CentOS/RHEL 7 kernels are patched to latest 3.10.0-123.6.3 kernel.
CentOS/RHEL 5 kernel patches were updated to correctly handle systems with aacraid devices
CloudLinux 5 hybrid kernel patches were updated to correctly handle stuck khungtask threads
Systems with AUTO_UPDATE=True (DEFAULT) in /etc/sysconfig/kcare/kcare.conf will automatically update, and no action is needed for them.
You can manually update the server by running:
# /usr/bin/kcarectl --update
CVEs: CVE-2014-0181, CVE-2014-2672, CVE-2014-2706, CVE-2014-4667
- CVE-2014-0181 net: Use netlink_ns_capable to verify the permisions of netlink messages
It was found that the permission checks performed by the Linux kernel when a netlink message was received were not sufficient. A local, unprivileged user could potentially bypass these restrictions by passing a netlink socket as stdout or stderr to a more privileged process and altering the output of this process.
- CVE-2014-2672 ath9k: protect tid->sched check
It was found that a remote attacker could use a race condition flaw in the ath_tx_aggr_sleep() function to crash the system by creating large network traffic on the system's Atheros 9k wireless network adapter.

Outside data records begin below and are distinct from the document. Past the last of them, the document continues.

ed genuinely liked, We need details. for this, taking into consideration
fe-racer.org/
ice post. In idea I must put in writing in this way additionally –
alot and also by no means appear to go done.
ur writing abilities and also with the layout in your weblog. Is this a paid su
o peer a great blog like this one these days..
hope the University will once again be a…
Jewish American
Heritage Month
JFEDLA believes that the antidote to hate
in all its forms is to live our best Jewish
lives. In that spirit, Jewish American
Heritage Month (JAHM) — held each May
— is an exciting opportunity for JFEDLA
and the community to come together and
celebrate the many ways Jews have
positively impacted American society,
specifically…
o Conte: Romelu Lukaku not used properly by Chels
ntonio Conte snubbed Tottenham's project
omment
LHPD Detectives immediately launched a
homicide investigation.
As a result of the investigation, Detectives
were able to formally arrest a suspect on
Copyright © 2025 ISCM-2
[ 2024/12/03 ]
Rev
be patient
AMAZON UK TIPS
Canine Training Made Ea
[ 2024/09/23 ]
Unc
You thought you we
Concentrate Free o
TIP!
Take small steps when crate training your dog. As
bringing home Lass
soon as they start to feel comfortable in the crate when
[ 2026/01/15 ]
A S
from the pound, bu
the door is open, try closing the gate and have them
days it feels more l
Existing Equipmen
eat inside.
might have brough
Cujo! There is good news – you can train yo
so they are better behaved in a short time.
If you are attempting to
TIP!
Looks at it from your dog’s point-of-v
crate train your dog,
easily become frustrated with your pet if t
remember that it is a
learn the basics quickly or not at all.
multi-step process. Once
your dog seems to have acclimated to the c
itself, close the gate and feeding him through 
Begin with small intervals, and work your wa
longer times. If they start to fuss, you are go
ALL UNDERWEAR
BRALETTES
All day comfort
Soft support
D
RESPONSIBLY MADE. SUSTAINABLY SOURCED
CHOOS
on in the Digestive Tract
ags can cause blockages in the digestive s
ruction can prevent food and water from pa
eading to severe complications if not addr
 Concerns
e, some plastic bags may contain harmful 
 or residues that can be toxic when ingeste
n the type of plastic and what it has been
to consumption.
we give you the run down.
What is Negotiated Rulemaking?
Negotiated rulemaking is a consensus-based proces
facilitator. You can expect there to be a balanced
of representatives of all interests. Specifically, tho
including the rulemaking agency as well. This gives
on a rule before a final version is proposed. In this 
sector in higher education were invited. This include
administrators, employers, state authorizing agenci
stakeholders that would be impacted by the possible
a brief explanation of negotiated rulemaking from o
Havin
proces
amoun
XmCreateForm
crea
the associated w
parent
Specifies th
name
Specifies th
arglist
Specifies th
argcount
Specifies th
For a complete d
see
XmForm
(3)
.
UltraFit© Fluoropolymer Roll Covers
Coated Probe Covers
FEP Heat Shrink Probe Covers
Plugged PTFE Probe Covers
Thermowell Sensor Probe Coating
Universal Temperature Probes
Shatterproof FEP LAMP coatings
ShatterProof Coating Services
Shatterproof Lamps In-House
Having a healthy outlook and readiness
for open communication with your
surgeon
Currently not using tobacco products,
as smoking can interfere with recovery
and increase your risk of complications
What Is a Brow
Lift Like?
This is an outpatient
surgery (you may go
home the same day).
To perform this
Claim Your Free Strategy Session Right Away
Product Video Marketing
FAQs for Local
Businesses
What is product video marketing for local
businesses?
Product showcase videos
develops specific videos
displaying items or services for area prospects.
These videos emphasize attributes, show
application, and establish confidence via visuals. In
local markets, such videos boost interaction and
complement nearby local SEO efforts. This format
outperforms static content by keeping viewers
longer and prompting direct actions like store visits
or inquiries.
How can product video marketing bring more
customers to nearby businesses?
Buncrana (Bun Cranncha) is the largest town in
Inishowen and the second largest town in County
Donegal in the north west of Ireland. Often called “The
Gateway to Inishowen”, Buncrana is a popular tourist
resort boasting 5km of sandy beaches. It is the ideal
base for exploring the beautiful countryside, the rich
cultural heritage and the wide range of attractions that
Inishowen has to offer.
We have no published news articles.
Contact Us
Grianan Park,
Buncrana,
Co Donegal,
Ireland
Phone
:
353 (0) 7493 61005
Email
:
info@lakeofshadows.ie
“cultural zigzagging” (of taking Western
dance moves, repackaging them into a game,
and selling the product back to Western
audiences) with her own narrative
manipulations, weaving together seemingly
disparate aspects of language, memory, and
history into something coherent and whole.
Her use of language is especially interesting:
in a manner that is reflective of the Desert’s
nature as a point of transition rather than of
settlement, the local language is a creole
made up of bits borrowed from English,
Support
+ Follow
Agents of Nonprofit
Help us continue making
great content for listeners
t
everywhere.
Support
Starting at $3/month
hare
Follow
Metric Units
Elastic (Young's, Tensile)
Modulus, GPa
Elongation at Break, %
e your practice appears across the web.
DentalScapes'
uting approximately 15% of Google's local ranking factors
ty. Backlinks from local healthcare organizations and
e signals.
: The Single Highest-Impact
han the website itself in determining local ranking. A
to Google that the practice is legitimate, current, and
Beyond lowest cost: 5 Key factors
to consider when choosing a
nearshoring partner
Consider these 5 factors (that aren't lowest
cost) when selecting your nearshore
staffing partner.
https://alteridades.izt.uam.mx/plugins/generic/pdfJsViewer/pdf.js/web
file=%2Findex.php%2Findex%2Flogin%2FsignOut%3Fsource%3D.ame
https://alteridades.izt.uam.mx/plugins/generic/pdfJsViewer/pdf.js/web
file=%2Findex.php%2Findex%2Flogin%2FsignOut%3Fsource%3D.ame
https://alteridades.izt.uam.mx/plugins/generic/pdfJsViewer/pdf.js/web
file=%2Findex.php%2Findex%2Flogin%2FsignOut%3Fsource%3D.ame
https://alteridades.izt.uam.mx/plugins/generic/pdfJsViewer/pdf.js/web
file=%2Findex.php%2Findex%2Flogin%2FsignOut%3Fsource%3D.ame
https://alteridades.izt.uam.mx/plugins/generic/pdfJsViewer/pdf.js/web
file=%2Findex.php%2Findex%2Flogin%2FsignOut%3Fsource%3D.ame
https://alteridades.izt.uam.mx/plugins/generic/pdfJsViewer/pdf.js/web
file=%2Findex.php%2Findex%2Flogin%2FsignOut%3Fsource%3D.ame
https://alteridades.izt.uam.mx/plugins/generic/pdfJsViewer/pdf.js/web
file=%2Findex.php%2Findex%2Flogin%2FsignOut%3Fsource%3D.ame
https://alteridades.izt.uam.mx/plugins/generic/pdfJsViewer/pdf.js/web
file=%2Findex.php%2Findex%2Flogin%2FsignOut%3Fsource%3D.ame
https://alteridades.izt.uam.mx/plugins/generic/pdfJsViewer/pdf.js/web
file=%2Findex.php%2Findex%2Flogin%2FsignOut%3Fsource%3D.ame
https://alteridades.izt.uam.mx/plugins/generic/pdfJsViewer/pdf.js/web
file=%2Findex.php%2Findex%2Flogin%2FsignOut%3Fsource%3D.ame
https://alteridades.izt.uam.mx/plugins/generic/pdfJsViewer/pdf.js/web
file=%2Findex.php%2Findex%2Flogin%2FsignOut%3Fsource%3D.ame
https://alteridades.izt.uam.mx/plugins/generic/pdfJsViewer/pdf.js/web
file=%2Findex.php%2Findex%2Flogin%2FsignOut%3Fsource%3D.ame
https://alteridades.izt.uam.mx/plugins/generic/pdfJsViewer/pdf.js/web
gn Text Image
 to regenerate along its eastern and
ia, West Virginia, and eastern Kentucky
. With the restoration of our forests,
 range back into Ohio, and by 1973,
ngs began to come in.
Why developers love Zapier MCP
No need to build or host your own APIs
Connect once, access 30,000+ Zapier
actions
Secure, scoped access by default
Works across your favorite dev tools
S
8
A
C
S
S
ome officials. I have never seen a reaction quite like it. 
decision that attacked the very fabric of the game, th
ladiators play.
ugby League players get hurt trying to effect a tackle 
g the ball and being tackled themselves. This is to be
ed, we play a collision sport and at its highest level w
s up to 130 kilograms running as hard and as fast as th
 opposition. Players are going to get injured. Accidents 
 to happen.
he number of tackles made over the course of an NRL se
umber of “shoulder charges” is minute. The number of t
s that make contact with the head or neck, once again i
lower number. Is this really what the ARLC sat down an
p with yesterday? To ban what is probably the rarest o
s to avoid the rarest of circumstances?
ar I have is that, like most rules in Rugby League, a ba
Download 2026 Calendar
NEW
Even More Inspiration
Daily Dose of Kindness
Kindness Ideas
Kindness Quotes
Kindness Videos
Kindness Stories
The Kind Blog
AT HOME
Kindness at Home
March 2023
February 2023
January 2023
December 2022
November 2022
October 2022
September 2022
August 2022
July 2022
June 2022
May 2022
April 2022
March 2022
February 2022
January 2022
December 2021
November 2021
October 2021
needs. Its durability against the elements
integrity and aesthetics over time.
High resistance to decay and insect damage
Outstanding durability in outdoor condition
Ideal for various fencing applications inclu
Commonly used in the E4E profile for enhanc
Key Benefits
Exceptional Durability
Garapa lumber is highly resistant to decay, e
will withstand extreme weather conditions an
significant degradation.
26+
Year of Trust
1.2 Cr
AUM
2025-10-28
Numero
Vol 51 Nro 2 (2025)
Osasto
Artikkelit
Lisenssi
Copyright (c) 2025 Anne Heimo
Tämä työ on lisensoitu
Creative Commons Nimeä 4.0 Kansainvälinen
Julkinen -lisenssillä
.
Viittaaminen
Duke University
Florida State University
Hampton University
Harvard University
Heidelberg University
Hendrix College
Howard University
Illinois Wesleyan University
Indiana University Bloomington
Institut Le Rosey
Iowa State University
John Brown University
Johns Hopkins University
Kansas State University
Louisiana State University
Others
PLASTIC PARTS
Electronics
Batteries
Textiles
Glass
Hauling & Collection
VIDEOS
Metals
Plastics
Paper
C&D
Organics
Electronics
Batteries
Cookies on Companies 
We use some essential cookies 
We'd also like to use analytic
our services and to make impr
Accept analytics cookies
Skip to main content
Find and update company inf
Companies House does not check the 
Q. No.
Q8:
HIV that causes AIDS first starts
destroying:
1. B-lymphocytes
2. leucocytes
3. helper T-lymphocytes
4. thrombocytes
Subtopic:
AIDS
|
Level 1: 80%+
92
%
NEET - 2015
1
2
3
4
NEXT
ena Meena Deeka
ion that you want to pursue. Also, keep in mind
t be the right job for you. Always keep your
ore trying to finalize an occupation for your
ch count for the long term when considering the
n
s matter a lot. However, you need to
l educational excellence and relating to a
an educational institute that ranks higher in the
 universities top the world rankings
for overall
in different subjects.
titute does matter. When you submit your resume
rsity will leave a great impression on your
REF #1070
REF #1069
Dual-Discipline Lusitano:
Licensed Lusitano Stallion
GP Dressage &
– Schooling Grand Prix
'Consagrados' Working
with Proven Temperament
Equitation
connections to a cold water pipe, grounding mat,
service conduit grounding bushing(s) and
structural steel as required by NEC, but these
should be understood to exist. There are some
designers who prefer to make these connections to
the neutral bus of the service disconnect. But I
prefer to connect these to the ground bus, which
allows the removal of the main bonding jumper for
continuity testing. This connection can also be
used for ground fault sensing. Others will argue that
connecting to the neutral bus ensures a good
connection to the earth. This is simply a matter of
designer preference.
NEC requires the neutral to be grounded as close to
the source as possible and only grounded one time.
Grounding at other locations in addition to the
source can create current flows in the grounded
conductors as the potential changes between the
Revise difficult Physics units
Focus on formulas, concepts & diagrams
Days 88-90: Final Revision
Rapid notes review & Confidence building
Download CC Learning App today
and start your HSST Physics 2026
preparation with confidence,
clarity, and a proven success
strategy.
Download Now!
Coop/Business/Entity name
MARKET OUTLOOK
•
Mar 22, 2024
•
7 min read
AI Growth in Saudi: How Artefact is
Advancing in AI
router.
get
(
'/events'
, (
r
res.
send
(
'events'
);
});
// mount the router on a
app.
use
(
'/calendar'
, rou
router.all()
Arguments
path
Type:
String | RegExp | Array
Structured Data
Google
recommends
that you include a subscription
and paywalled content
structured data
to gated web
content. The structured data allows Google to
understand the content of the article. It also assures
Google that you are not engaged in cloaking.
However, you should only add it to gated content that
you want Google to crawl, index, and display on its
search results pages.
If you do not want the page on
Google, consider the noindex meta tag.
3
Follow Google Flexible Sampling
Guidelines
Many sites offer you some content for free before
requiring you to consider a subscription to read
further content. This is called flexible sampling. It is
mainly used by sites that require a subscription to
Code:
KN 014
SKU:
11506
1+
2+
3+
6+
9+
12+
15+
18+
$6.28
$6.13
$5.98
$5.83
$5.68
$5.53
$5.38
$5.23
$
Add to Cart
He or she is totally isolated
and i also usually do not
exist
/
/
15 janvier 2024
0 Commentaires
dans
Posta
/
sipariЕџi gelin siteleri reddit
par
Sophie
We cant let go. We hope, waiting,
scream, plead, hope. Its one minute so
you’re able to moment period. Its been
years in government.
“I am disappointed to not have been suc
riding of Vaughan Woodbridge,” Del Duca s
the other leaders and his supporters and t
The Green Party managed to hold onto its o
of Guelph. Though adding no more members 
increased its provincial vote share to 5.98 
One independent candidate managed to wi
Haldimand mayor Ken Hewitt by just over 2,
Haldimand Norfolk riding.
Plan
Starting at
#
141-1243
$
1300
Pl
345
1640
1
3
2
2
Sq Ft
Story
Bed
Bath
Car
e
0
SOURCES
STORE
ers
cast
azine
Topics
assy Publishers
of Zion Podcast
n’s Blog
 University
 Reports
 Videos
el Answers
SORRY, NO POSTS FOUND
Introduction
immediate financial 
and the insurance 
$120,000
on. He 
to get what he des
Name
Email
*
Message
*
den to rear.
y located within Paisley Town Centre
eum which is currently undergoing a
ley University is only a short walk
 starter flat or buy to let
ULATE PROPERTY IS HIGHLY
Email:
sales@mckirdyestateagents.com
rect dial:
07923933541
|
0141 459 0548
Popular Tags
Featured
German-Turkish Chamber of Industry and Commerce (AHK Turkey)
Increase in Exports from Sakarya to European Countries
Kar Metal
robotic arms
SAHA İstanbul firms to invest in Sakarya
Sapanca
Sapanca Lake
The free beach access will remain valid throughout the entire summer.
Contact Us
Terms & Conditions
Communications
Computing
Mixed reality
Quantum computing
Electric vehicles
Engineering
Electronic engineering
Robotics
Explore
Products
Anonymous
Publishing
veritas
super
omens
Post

- CVE-2014-2706 mac80211: fix AP powersave TX vs. wakeup race
A race condition flaw was found in the way the Linux kernel's mac80211 subsystem implementation handled synchronization between TX and STA wake-up code paths. A remote attacker could use this flaw to crash the system.
- CVE-2014-4667 sctp: Fix sk_ack_backlog wrap-around problem
The sctp_association_free function in net/sctp/associola.c in does not properly manage a certain backlog value, which allows remote attackers to cause a denial of service (socket outage) via a crafted SCTP packet.